**What is expected**
Each line below should be retyped exactly, with no pictures.

Excerpts from a dataset
[Start of section]
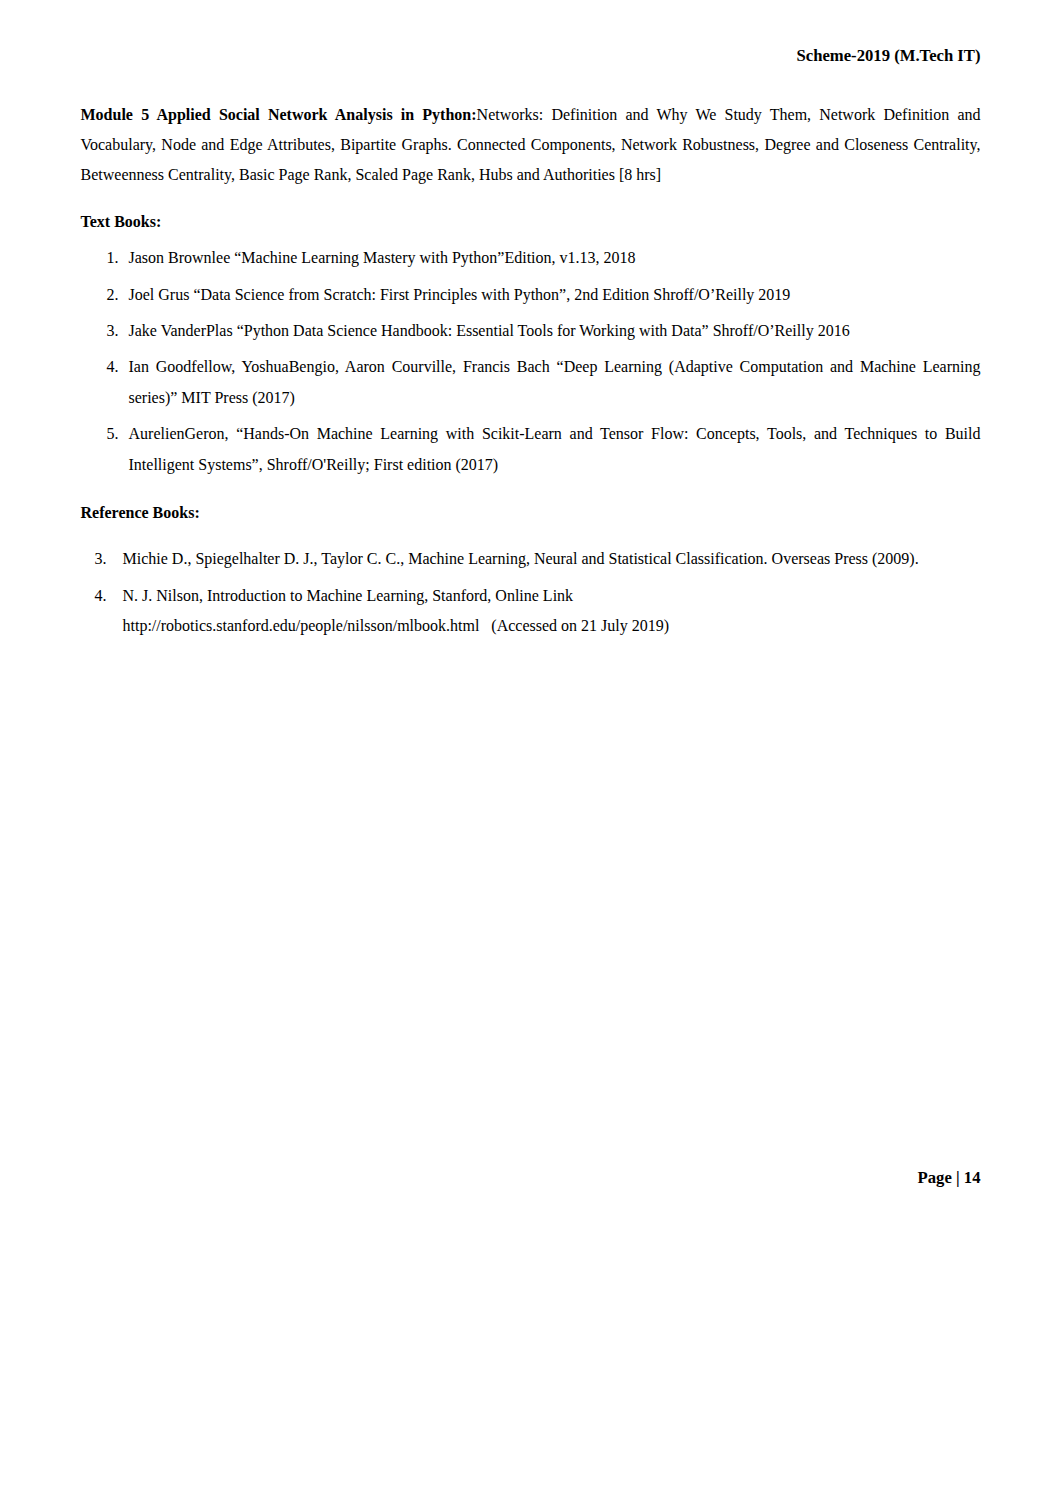Scheme-2019 (M.Tech IT)
Module 5 Applied Social Network Analysis in Python: Networks: Definition and Why We Study Them, Network Definition and Vocabulary, Node and Edge Attributes, Bipartite Graphs. Connected Components, Network Robustness, Degree and Closeness Centrality, Betweenness Centrality, Basic Page Rank, Scaled Page Rank, Hubs and Authorities [8 hrs]
Text Books:
Jason Brownlee “Machine Learning Mastery with Python”Edition, v1.13, 2018
Joel Grus “Data Science from Scratch: First Principles with Python”, 2nd Edition Shroff/O’Reilly 2019
Jake VanderPlas “Python Data Science Handbook: Essential Tools for Working with Data” Shroff/O’Reilly 2016
Ian Goodfellow, YoshuaBengio, Aaron Courville, Francis Bach “Deep Learning (Adaptive Computation and Machine Learning series)” MIT Press (2017)
AurelienGeron, “Hands-On Machine Learning with Scikit-Learn and Tensor Flow: Concepts, Tools, and Techniques to Build Intelligent Systems”, Shroff/O'Reilly; First edition (2017)
Reference Books:
3. Michie D., Spiegelhalter D. J., Taylor C. C., Machine Learning, Neural and Statistical Classification. Overseas Press (2009).
4. N. J. Nilson, Introduction to Machine Learning, Stanford, Online Link
http://robotics.stanford.edu/people/nilsson/mlbook.html (Accessed on 21 July 2019)
Page | 14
[End of section]
**Task output**
Scheme-2019 (M.Tech IT)
Module 5 Applied Social Network Analysis in Python: Networks: Definition and Why We Study Them, Network Definition and Vocabulary, Node and Edge Attributes, Bipartite Graphs. Connected Components, Network Robustness, Degree and Closeness Centrality, Betweenness Centrality, Basic Page Rank, Scaled Page Rank, Hubs and Authorities [8 hrs]
Text Books:
Jason Brownlee “Machine Learning Mastery with Python”Edition, v1.13, 2018
Joel Grus “Data Science from Scratch: First Principles with Python”, 2nd Edition Shroff/O’Reilly 2019
Jake VanderPlas “Python Data Science Handbook: Essential Tools for Working with Data” Shroff/O’Reilly 2016
Ian Goodfellow, YoshuaBengio, Aaron Courville, Francis Bach “Deep Learning (Adaptive Computation and Machine Learning series)” MIT Press (2017)
AurelienGeron, “Hands-On Machine Learning with Scikit-Learn and Tensor Flow: Concepts, Tools, and Techniques to Build Intelligent Systems”, Shroff/O'Reilly; First edition (2017)
Reference Books:
3. Michie D., Spiegelhalter D. J., Taylor C. C., Machine Learning, Neural and Statistical Classification. Overseas Press (2009).
4. N. J. Nilson, Introduction to Machine Learning, Stanford, Online Link
http://robotics.stanford.edu/people/nilsson/mlbook.html (Accessed on 21 July 2019)
Page | 14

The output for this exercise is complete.